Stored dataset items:
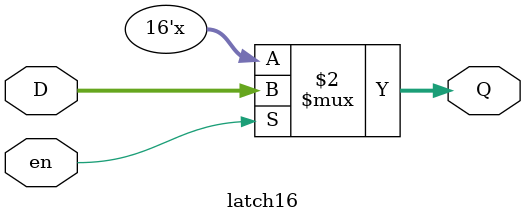
<source format=v>
module latch16
    (   input en,
	    input wire [15:0] D,
		output reg [15:0] Q);

	always @ (en or D) 
        begin
            if(en)
                Q <= D;
	    end
endmodule

</source>
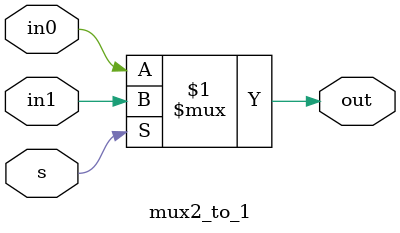
<source format=v>
/*
*	Description: 2 to 1 multiplexer  
*	Author: Aarón Escoboza Villegas
*/

module mux2_to_1
(
	input				in0,
	input			   in1,
	input				  s,
	output		   out
);

assign out = s ? in1:in0; 

endmodule
</source>
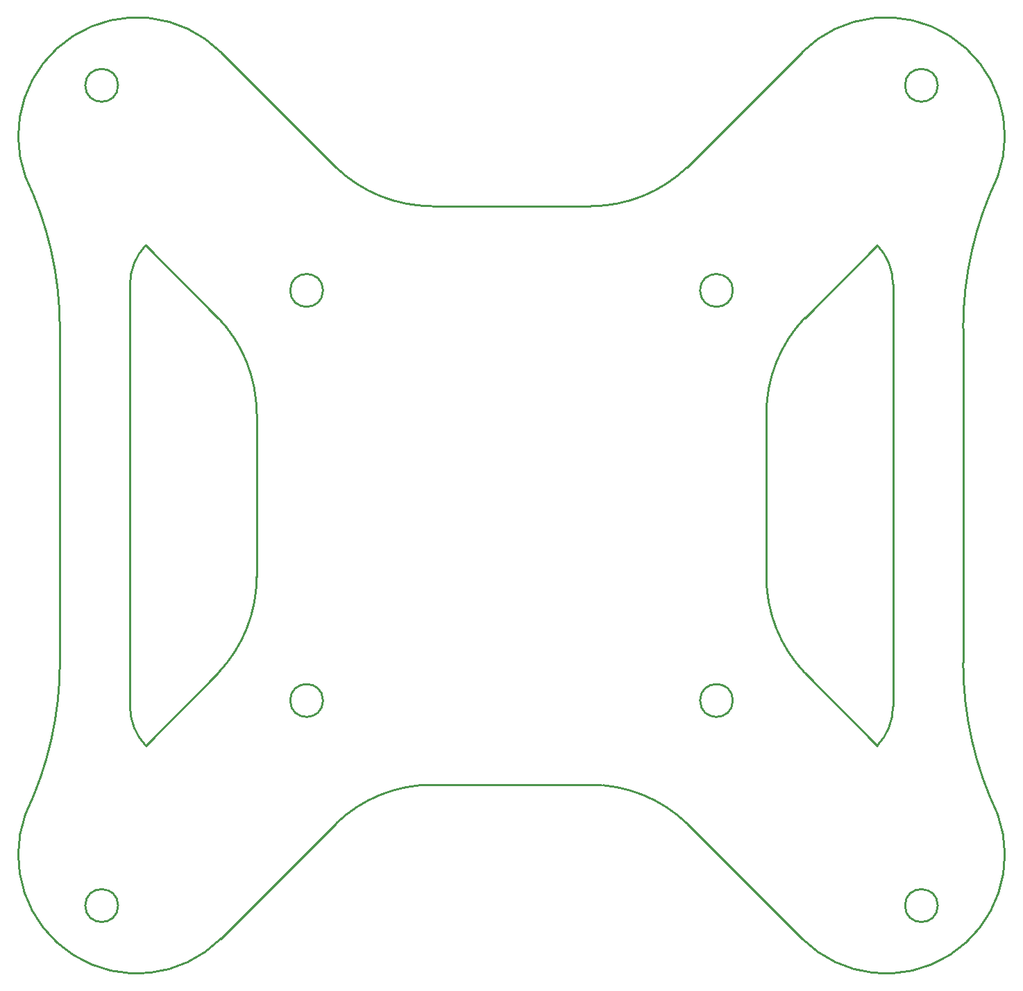
<source format=gko>
G04*
G04 #@! TF.GenerationSoftware,Altium Limited,Altium Designer,22.2.1 (43)*
G04*
G04 Layer_Color=16711935*
%FSLAX25Y25*%
%MOIN*%
G70*
G04*
G04 #@! TF.SameCoordinates,45D0AC0B-6FF6-4A69-A9E9-FFEFCF31C2CF*
G04*
G04*
G04 #@! TF.FilePolarity,Positive*
G04*
G01*
G75*
%ADD12C,0.01000*%
D12*
X183111Y101335D02*
G03*
X175590Y120078I-27116J0D01*
G01*
X140815Y85300D02*
G03*
X122299Y39068I48458J-46232D01*
G01*
X122300Y-39005D02*
G03*
X140816Y-85237I66974J0D01*
G01*
X175591Y-120079D02*
G03*
X183111Y-101336I-19595J18743D01*
G01*
X-183308D02*
G03*
X-175787Y-120079I27115J0D01*
G01*
X-141013Y-85237D02*
G03*
X-122497Y-39005I-48458J46232D01*
G01*
X-122496Y39068D02*
G03*
X-141012Y85300I-66974J0D01*
G01*
X-175787Y120078D02*
G03*
X-183308Y101335I19595J-18743D01*
G01*
X106201Y98425D02*
G03*
X106201Y98425I-7874J0D01*
G01*
X-90650D02*
G03*
X-90650Y98425I-7874J0D01*
G01*
X204626Y-196850D02*
G03*
X204626Y-196850I-7874J0D01*
G01*
X204626Y196850D02*
G03*
X204626Y196850I-7874J0D01*
G01*
X-189075D02*
G03*
X-189075Y196850I-7874J0D01*
G01*
X-189075Y-196850D02*
G03*
X-189075Y-196850I-7874J0D01*
G01*
X84112Y-157382D02*
G03*
X37967Y-138866I-46145J-48243D01*
G01*
Y138866D02*
G03*
X84112Y157382I0J66759D01*
G01*
X233378Y152971D02*
G03*
X139505Y212775I-53565J19496D01*
G01*
X-38164Y-138866D02*
G03*
X-84309Y-157382I0J-66759D01*
G01*
X139505Y-212775D02*
G03*
X233378Y-152971I40307J40307D01*
G01*
X-84309Y157382D02*
G03*
X-38164Y138866I46145J48243D01*
G01*
X-233575Y-152971D02*
G03*
X-139702Y-212775I53565J-19496D01*
G01*
X216817Y-80176D02*
G03*
X233378Y-152971I168275J0D01*
G01*
X233378Y152971D02*
G03*
X216817Y80176I151715J-72796D01*
G01*
X-233575Y-152971D02*
G03*
X-217014Y-80176I-151715J72796D01*
G01*
X-139702Y212775D02*
G03*
X-233575Y152971I-40307J-40307D01*
G01*
X-217014Y80176D02*
G03*
X-233575Y152971I-168275J0D01*
G01*
X106201Y-98425D02*
G03*
X106201Y-98425I-7874J0D01*
G01*
X-90650D02*
G03*
X-90650Y-98425I-7874J0D01*
G01*
X140815Y85300D02*
X175592Y120076D01*
X122299Y-39091D02*
Y39068D01*
Y-39091D02*
X122300Y-39091D01*
X122299Y-39091D02*
X122300Y-39091D01*
X140816Y-85300D02*
Y-85237D01*
Y-85300D02*
X175593Y-120077D01*
X183111Y101335D02*
X183111Y-101336D01*
X-183308D02*
X-183308Y101335D01*
X-175789Y-120077D02*
X-141013Y-85300D01*
Y-85237D01*
X-122497Y-39091D02*
X-122496Y-39091D01*
X-122497Y-39091D02*
X-122496Y-39091D01*
Y39068D01*
X-175789Y120076D02*
X-141012Y85300D01*
X84112Y-157382D02*
X139505Y-212775D01*
X216817Y-80176D02*
Y80176D01*
X-139702Y212775D02*
X-84309Y157382D01*
X84112D02*
X139505Y212775D01*
X-139702Y-212775D02*
X-84309Y-157382D01*
X-217014Y-80176D02*
Y80176D01*
X-38164Y-138866D02*
X37967D01*
X-38164Y138866D02*
X37967D01*
M02*

</source>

Problem -
All entries above must be repeated exactly; pictures are to be left out.

Task result -
<source format=v>
module latch16
    (   input en,
	    input wire [15:0] D,
		output reg [15:0] Q);

	always @ (en or D) 
        begin
            if(en)
                Q <= D;
	    end
endmodule

</source>
<source format=v>
/*
*	Description: 2 to 1 multiplexer  
*	Author: Aarón Escoboza Villegas
*/

module mux2_to_1
(
	input				in0,
	input			   in1,
	input				  s,
	output		   out
);

assign out = s ? in1:in0; 

endmodule
</source>
<source format=gko>
G04*
G04 #@! TF.GenerationSoftware,Altium Limited,Altium Designer,22.2.1 (43)*
G04*
G04 Layer_Color=16711935*
%FSLAX25Y25*%
%MOIN*%
G70*
G04*
G04 #@! TF.SameCoordinates,45D0AC0B-6FF6-4A69-A9E9-FFEFCF31C2CF*
G04*
G04*
G04 #@! TF.FilePolarity,Positive*
G04*
G01*
G75*
%ADD12C,0.01000*%
D12*
X183111Y101335D02*
G03*
X175590Y120078I-27116J0D01*
G01*
X140815Y85300D02*
G03*
X122299Y39068I48458J-46232D01*
G01*
X122300Y-39005D02*
G03*
X140816Y-85237I66974J0D01*
G01*
X175591Y-120079D02*
G03*
X183111Y-101336I-19595J18743D01*
G01*
X-183308D02*
G03*
X-175787Y-120079I27115J0D01*
G01*
X-141013Y-85237D02*
G03*
X-122497Y-39005I-48458J46232D01*
G01*
X-122496Y39068D02*
G03*
X-141012Y85300I-66974J0D01*
G01*
X-175787Y120078D02*
G03*
X-183308Y101335I19595J-18743D01*
G01*
X106201Y98425D02*
G03*
X106201Y98425I-7874J0D01*
G01*
X-90650D02*
G03*
X-90650Y98425I-7874J0D01*
G01*
X204626Y-196850D02*
G03*
X204626Y-196850I-7874J0D01*
G01*
X204626Y196850D02*
G03*
X204626Y196850I-7874J0D01*
G01*
X-189075D02*
G03*
X-189075Y196850I-7874J0D01*
G01*
X-189075Y-196850D02*
G03*
X-189075Y-196850I-7874J0D01*
G01*
X84112Y-157382D02*
G03*
X37967Y-138866I-46145J-48243D01*
G01*
Y138866D02*
G03*
X84112Y157382I0J66759D01*
G01*
X233378Y152971D02*
G03*
X139505Y212775I-53565J19496D01*
G01*
X-38164Y-138866D02*
G03*
X-84309Y-157382I0J-66759D01*
G01*
X139505Y-212775D02*
G03*
X233378Y-152971I40307J40307D01*
G01*
X-84309Y157382D02*
G03*
X-38164Y138866I46145J48243D01*
G01*
X-233575Y-152971D02*
G03*
X-139702Y-212775I53565J-19496D01*
G01*
X216817Y-80176D02*
G03*
X233378Y-152971I168275J0D01*
G01*
X233378Y152971D02*
G03*
X216817Y80176I151715J-72796D01*
G01*
X-233575Y-152971D02*
G03*
X-217014Y-80176I-151715J72796D01*
G01*
X-139702Y212775D02*
G03*
X-233575Y152971I-40307J-40307D01*
G01*
X-217014Y80176D02*
G03*
X-233575Y152971I-168275J0D01*
G01*
X106201Y-98425D02*
G03*
X106201Y-98425I-7874J0D01*
G01*
X-90650D02*
G03*
X-90650Y-98425I-7874J0D01*
G01*
X140815Y85300D02*
X175592Y120076D01*
X122299Y-39091D02*
Y39068D01*
Y-39091D02*
X122300Y-39091D01*
X122299Y-39091D02*
X122300Y-39091D01*
X140816Y-85300D02*
Y-85237D01*
Y-85300D02*
X175593Y-120077D01*
X183111Y101335D02*
X183111Y-101336D01*
X-183308D02*
X-183308Y101335D01*
X-175789Y-120077D02*
X-141013Y-85300D01*
Y-85237D01*
X-122497Y-39091D02*
X-122496Y-39091D01*
X-122497Y-39091D02*
X-122496Y-39091D01*
Y39068D01*
X-175789Y120076D02*
X-141012Y85300D01*
X84112Y-157382D02*
X139505Y-212775D01*
X216817Y-80176D02*
Y80176D01*
X-139702Y212775D02*
X-84309Y157382D01*
X84112D02*
X139505Y212775D01*
X-139702Y-212775D02*
X-84309Y-157382D01*
X-217014Y-80176D02*
Y80176D01*
X-38164Y-138866D02*
X37967D01*
X-38164Y138866D02*
X37967D01*
M02*

</source>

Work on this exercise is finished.